Pandemic Exacerbated Inequality in Schools, Recovery Progress Slow
The COVID-19 pandemic highlighted longstanding educational inequities, and as schools attempt to recover, data from the School Pulse Panel, a national survey of principals, indicates that progress has been sluggish for all. Allison Socol, Vice President of P-12 Policy, Research, and Practice at the Education Trust, a nonprofit promoting equity in education, emphasizes that the pandemic revealed and worsened racial inequities present for a long time.
Data from the Institute of Education Sciences reveals that 36% of students in the US were behind their grade level before the pandemic. This figure rose to 50% at the beginning of the 2021-22 school year when remote instruction was still prevalent and dropped only slightly to 49% at the start of the 2022-23 school year when most schools resumed in-person classes.

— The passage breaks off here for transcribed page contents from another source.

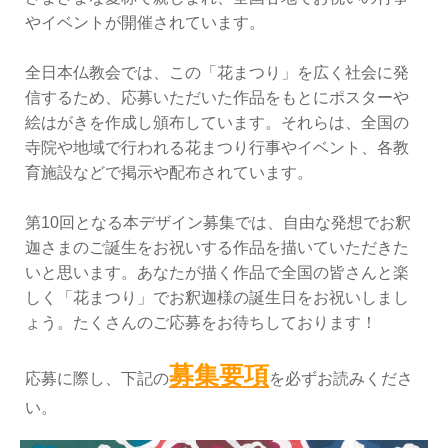
やイベントが開催されています。
全日本仏教会では、この「花まつり」を広く社会に発
信するため、応募いただいた作品をもとにポスターや
絵はがきを作成し頒布しています。それらは、全国の
寺院や地域で行われる花まつり行事やイベント、各教
育施設などで掲示や配布されています。
第10回となる本デザイン募集では、自由な発想でお釈
迦さまのご誕生をお祝いする作品を描いていただきた
いと思います。あなたが描く作品で全国の皆さんと楽
しく「花まつり」でお釈迦様の誕生日をお祝いしまし
ょう。たくさんのご応募をお待ちしております！
募集要項
応募に際し、下記の
を必ずお読みくださ
い。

The data also reveals that schools with a higher proportion of minority students and students experiencing poverty were already struggling before the pandemic, with many students falling behind grade level. These schools have experienced a significant increase in students falling behind during the pandemic. Despite the challenges, schools with higher rates of minority students and students experiencing poverty are more likely to use tailored accelerated instruction, family outreach, and professional development to assist with learning recovery.

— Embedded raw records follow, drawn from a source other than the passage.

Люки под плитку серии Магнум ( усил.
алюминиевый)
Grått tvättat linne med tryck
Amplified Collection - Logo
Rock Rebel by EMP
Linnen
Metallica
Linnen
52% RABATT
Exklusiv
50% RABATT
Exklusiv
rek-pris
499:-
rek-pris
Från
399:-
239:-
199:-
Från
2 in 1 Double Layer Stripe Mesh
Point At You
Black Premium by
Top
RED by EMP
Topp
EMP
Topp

Socol emphasizes that the goal should not be to return to pre-pandemic rates but to do better than before. She notes that the education field has resources and strategies for helping students improve, such as a strong and diverse workforce, rigorous curriculum, and intensive tutoring tailored to each student’s needs.
Tamez-Robledo, N. (2023, April 20). COVID-19 Hit Schools Unequally, But Data Shows Learning Recovery Is Equally Slow. EdSurge.